◆ **Exercise**
Retype the passage from this Catholic Worker reminiscence, from "Some of our" to "for the poor.", without changing anything.

◆ **Excerpt to read**
Summary: Reminisces about her involvement with the non-violent revolution of Cesar Chavez and the United Farm Workers–boycotts, pickets, jailings, life with the workers, and worship. (The Catholic Worker, January 1977, 1, 6. DDLW #576).

Peter Maurin used to tell us to study history and so live in the present as to make the future different. That means our own personal history too.

Every year, I determine again to keep a record of my days, and so I have piles of note books and diaries and can look back and say, “Where was I last year. What was happening? Was I trying to make the present different? Trying to see the meanings of the storms and stresses we were passing through?”

Some of our fellow workers were in Washington, D.C. this month; Dan Mauk in jail for chaining himself to the Pentagon door to protest the proliferation of nuclear weapons, and Lee LeCuyer to sleep out with another group in packing boxes, in an endeavor to persuade the city fathers to open up empty housing for the poor.

◆ **Available data**
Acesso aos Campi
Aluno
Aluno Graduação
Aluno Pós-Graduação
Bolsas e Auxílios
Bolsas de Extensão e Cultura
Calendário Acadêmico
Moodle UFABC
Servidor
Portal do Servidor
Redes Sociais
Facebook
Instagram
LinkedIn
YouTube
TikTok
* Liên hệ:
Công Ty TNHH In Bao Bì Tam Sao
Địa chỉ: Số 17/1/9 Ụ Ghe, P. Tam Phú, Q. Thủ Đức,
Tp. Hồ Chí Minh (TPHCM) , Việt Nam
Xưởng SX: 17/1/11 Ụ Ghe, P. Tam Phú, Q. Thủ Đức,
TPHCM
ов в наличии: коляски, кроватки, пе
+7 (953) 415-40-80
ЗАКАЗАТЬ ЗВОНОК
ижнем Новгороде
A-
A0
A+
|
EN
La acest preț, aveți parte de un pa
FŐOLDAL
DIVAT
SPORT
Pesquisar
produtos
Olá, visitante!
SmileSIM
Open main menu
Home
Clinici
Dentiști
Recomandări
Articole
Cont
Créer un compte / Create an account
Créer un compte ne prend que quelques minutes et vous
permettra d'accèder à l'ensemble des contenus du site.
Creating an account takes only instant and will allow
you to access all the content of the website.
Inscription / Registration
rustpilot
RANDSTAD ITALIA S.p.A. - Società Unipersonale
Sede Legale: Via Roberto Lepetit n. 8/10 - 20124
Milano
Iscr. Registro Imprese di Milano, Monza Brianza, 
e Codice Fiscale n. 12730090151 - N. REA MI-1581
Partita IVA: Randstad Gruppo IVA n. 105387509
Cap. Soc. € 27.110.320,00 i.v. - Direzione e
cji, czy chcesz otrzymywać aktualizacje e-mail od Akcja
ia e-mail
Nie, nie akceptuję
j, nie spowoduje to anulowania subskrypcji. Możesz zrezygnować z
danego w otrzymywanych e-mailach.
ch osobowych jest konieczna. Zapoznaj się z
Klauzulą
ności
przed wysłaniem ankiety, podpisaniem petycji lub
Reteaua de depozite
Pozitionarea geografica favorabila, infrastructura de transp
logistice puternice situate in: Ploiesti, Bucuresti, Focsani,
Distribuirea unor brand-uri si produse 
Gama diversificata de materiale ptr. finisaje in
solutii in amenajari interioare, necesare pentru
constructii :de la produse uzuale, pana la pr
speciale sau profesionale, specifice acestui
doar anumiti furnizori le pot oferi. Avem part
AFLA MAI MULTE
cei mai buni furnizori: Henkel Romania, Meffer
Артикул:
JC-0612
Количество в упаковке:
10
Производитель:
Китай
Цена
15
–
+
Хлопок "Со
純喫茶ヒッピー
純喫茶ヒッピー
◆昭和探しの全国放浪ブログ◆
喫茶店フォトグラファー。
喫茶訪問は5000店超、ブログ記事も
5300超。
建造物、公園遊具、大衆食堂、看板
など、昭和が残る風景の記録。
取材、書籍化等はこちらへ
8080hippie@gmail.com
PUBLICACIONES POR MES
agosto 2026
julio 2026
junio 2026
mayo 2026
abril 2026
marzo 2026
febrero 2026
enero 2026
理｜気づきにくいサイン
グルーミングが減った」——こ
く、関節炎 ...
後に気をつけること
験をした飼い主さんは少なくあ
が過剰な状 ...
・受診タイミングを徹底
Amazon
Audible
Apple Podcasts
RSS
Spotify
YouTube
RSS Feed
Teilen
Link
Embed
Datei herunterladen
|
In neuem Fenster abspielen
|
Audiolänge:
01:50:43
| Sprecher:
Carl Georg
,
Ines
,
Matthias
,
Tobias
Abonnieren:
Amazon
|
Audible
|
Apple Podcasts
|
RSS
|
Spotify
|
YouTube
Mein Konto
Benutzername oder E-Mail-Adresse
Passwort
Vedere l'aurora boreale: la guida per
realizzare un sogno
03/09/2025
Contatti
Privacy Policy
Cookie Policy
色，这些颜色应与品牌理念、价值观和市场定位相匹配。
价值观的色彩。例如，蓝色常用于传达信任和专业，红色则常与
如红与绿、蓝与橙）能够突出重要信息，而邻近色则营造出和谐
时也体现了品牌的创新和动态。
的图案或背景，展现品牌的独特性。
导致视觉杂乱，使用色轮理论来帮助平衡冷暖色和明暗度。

◆ **Answer to this task**
Some of our fellow workers were in Washington, D.C. this month; Dan Mauk in jail for chaining himself to the Pentagon door to protest the proliferation of nuclear weapons, and Lee LeCuyer to sleep out with another group in packing boxes, in an endeavor to persuade the city fathers to open up empty housing for the poor.